イワオは地形を覚えるかのように周囲を見回していた。
俺もイワオの真似をして周囲を見回してみた。
ここからの景色もだいぶ見慣れてきたと思う。
少しずつ俺の生活圏となっているもんな。
ほんの一週間前くらいまで暮らしていた早稲田界隈とはまるで違う風景になってしまったけど……。
突然、目が異物を捉えた気がした。
水平線の彼方に何かが見える。
あれはもしかして……船だ!
間違いない。
しばらく観察していると船の姿はどんどんと大きくなってきた。
ひょっとしてこの島に向かってきているのか?
まともな人たちなら大歓迎だけど、この前の女兵士たちのような人種だったら目も当てられない。

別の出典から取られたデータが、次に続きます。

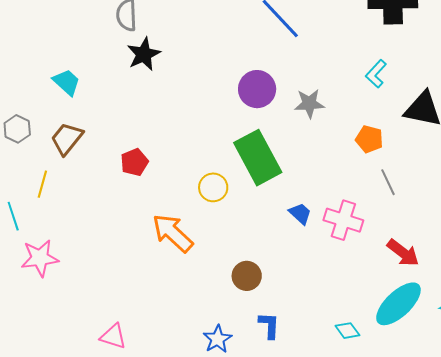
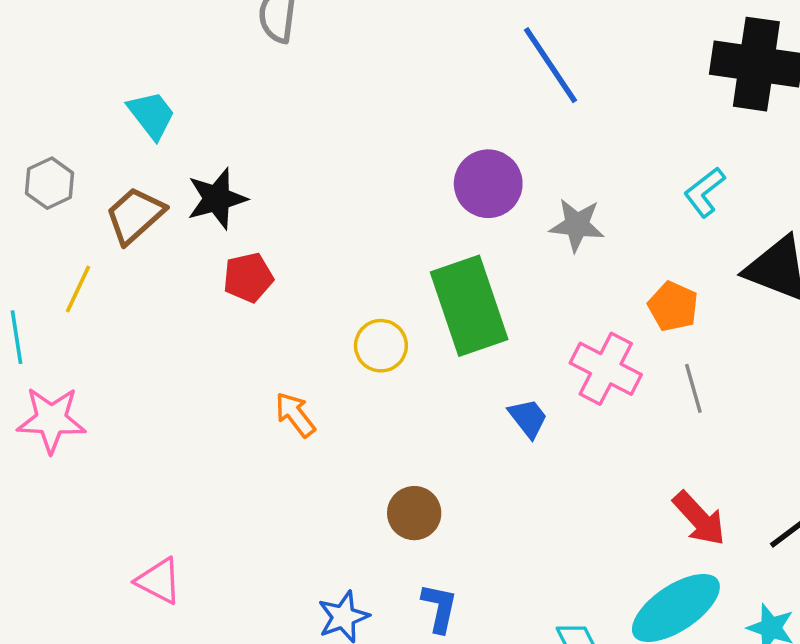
black star: (144, 54) -> (217, 199), moved
pink cross: (343, 220) -> (606, 369), moved
orange arrow: (173, 233) -> (295, 415), size x0.6

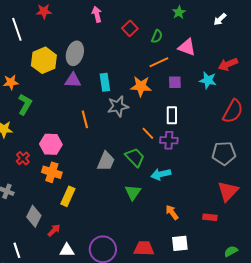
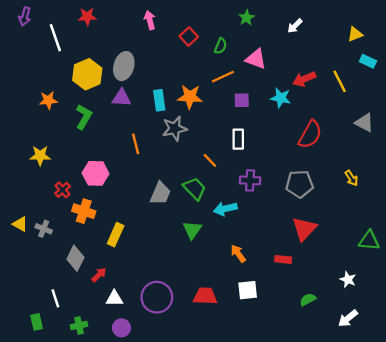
orange star: (141, 86) -> (190, 97), moved
green L-shape: (25, 104) -> (84, 117), moved
purple cross: (169, 140) -> (250, 180), moved
orange cross: (52, 172) -> (84, 211), moved

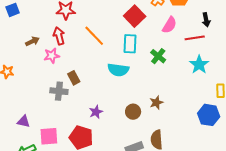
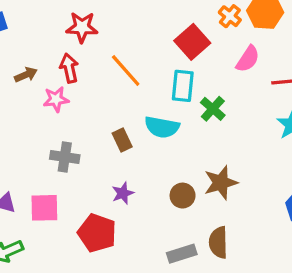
green cross: (158, 56) -> (213, 109), moved
brown rectangle: (74, 78) -> (122, 140), moved
brown star: (156, 103) -> (221, 183), size x1.5
pink square: (49, 136) -> (44, 208), moved

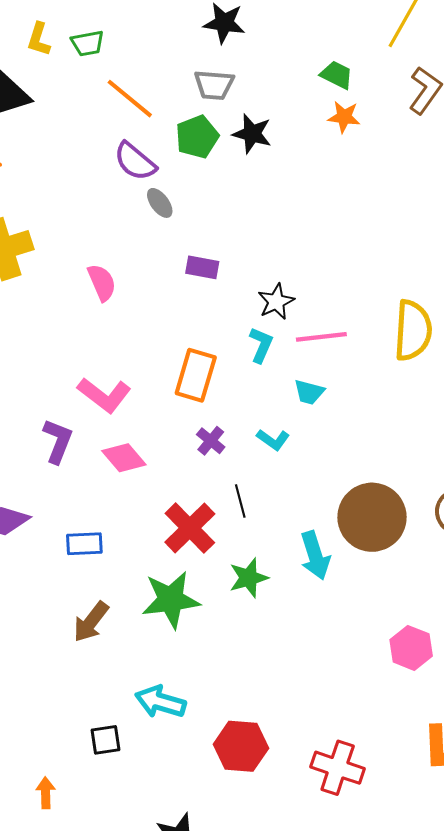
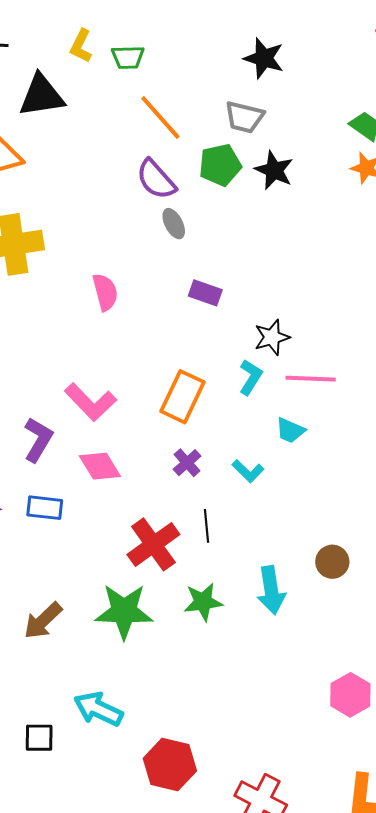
brown circle: (372, 517) -> (332, 562), size x0.5
blue rectangle: (84, 544) -> (45, 508), moved

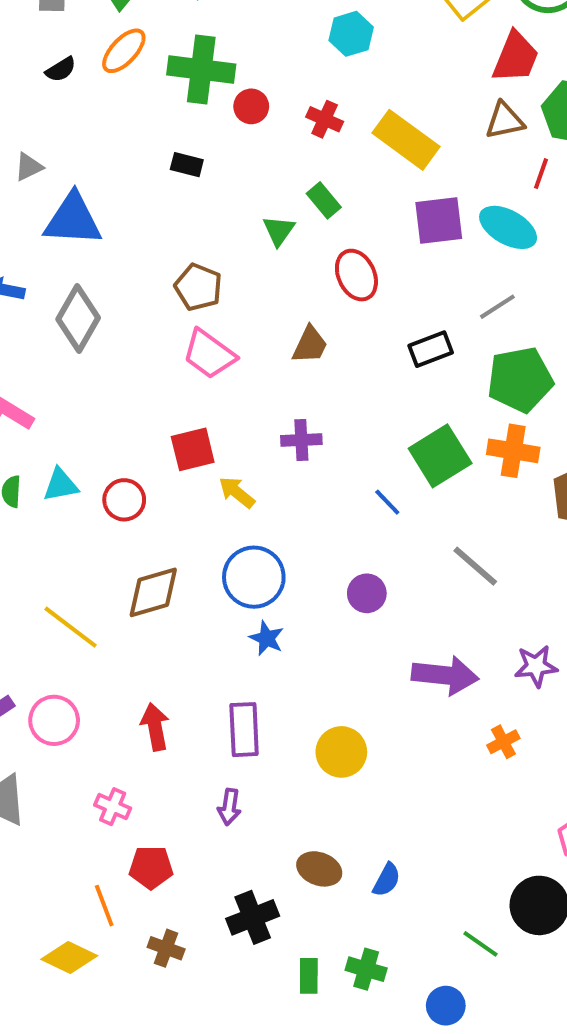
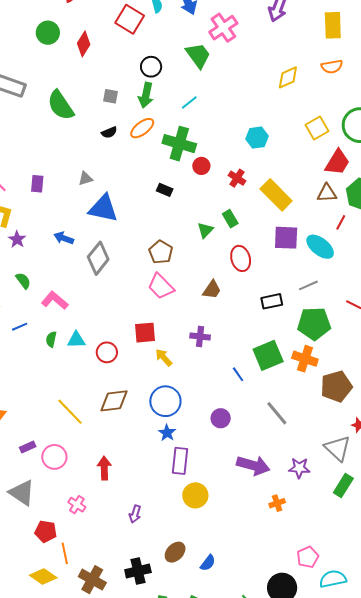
purple rectangle: (244, 730) -> (180, 461), moved
red pentagon: (151, 867) -> (46, 531), moved
brown ellipse: (319, 869) -> (175, 552), turned -75
brown cross: (166, 948) -> (92, 580), size x1.5

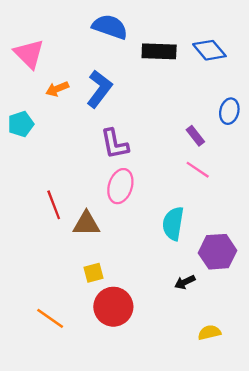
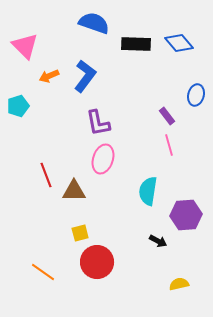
pink line: (198, 170) -> (169, 145), turned 40
black arrow: (185, 282) -> (158, 241), turned -126

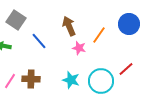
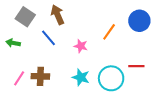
brown arrow: (69, 26) -> (58, 15), moved
pink star: (79, 48) -> (81, 46), moved
red line: (126, 69) -> (136, 66), turned 42

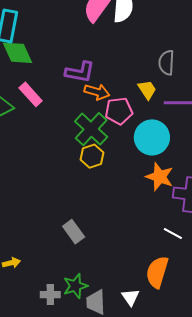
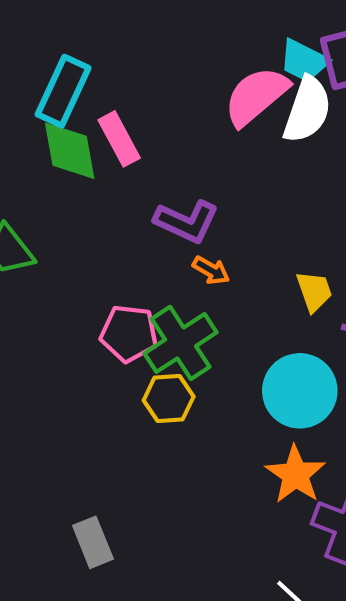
orange arrow: (97, 92) -> (211, 270), size x0.7
pink rectangle: (31, 94) -> (119, 139), moved
pink pentagon: (119, 111) -> (129, 333), moved

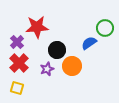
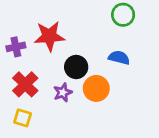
green circle: (105, 28) -> (123, 15), moved
purple cross: (17, 42) -> (16, 47), moved, turned 32
blue semicircle: (89, 43) -> (119, 58), turned 49

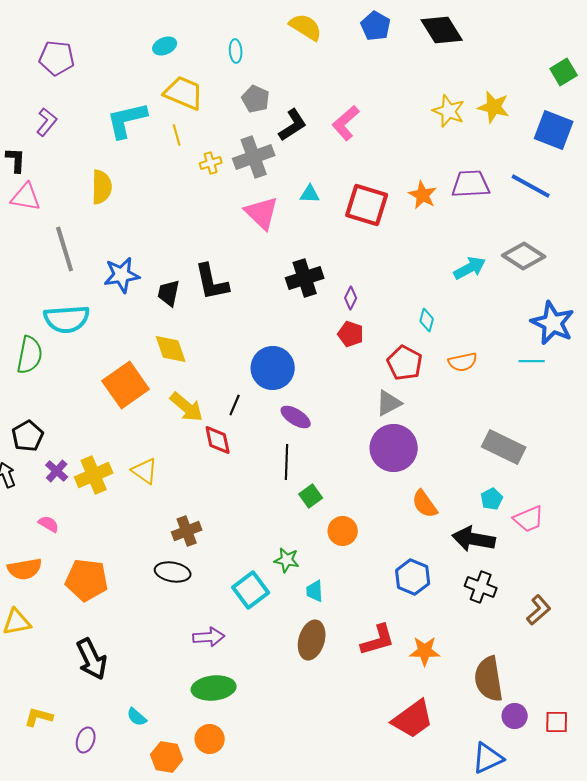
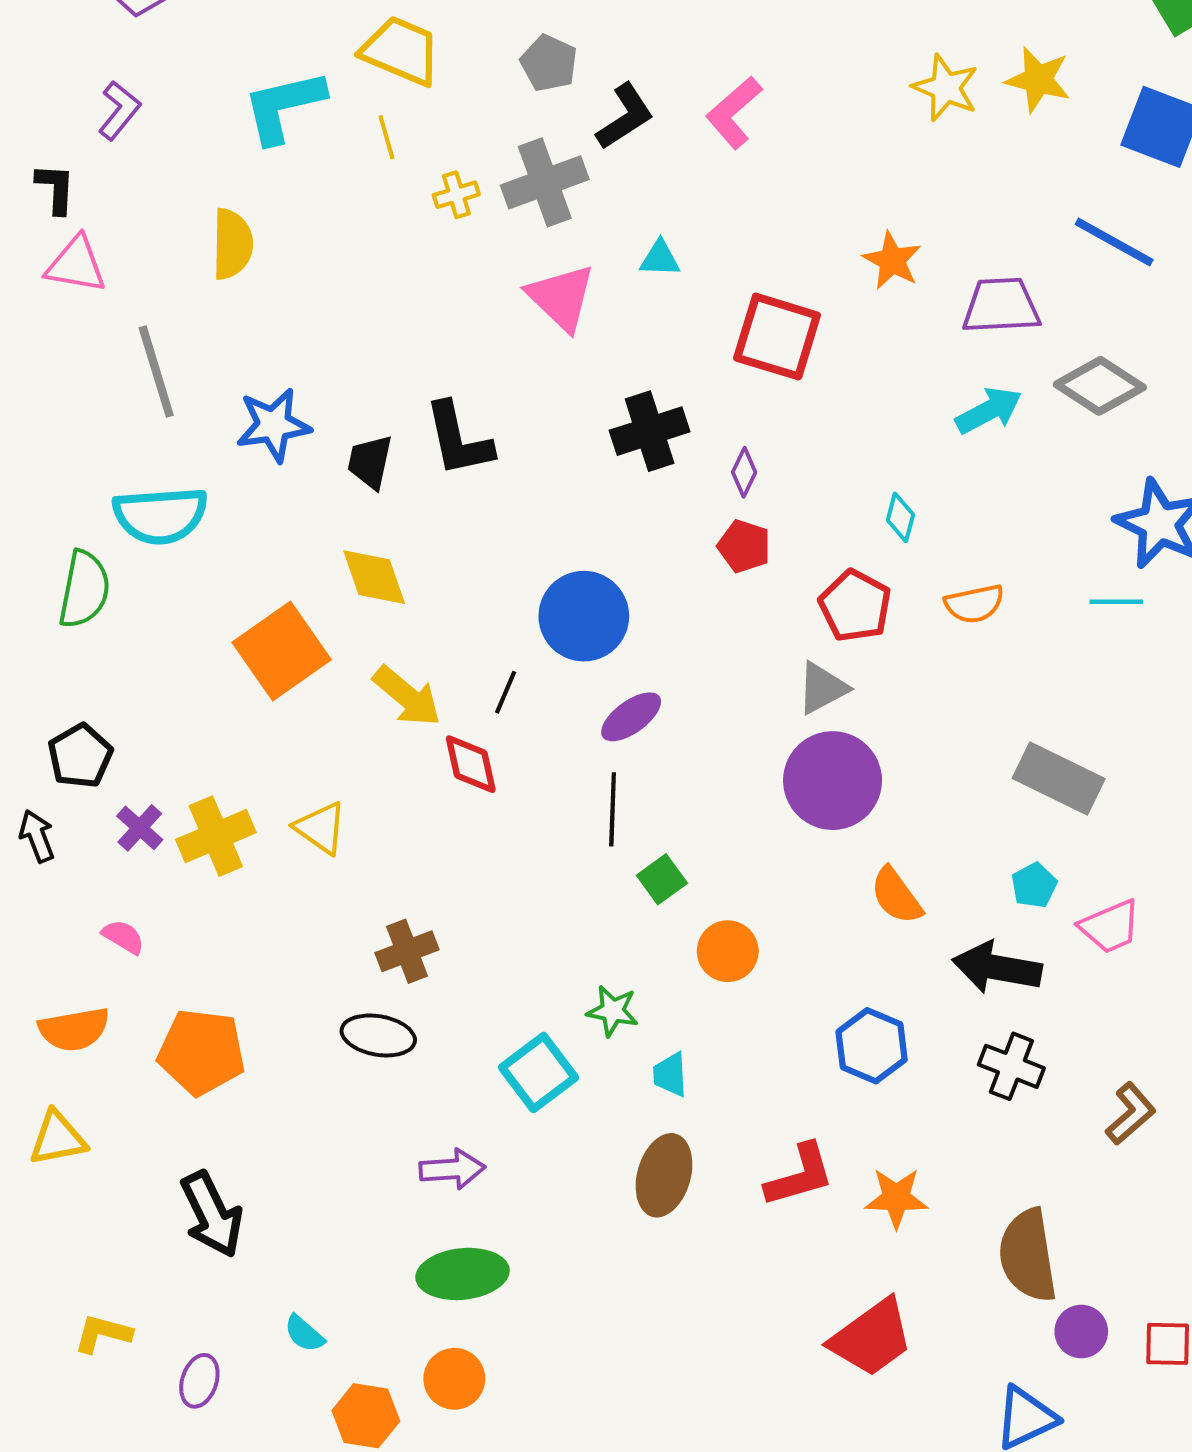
purple trapezoid: (471, 184) -> (1001, 306), moved
red square: (367, 205) -> (777, 337), moved
purple ellipse: (296, 417) -> (631, 717), turned -68

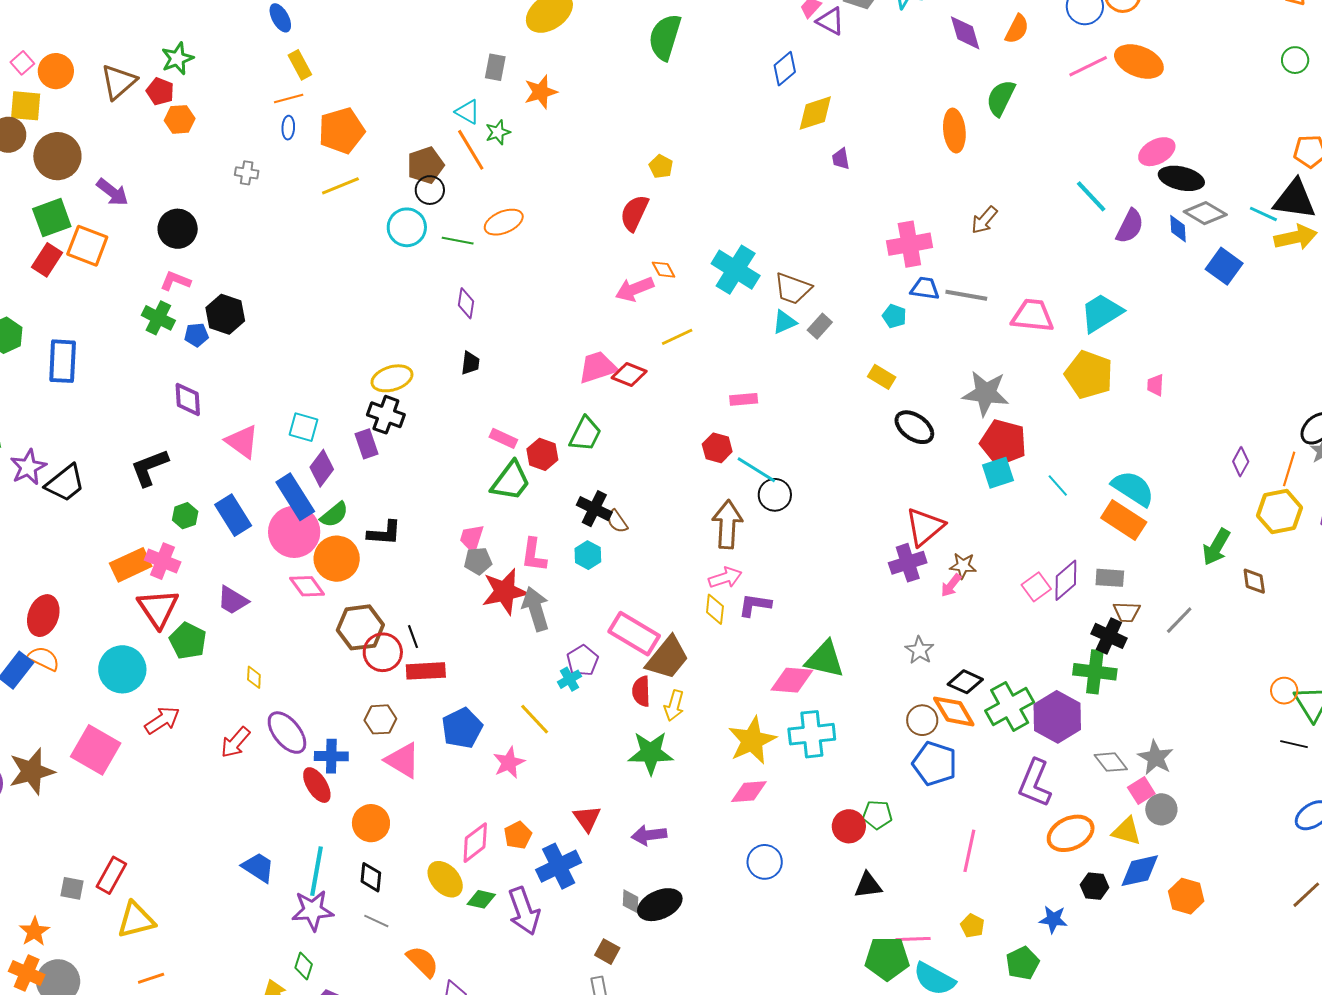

とりあえず焚き火を消してこれ以上煙が上がらないようにしなくては。
それから物陰に隠れて様子を見ることにしよう。
「イワオ、急いで岩屋に戻るんだ!」
来るときは気にならなかったけど、やっぱりイワオの動きは緩慢だ。
どんなに早く走っても時速7キロくらいしか出せないようだった。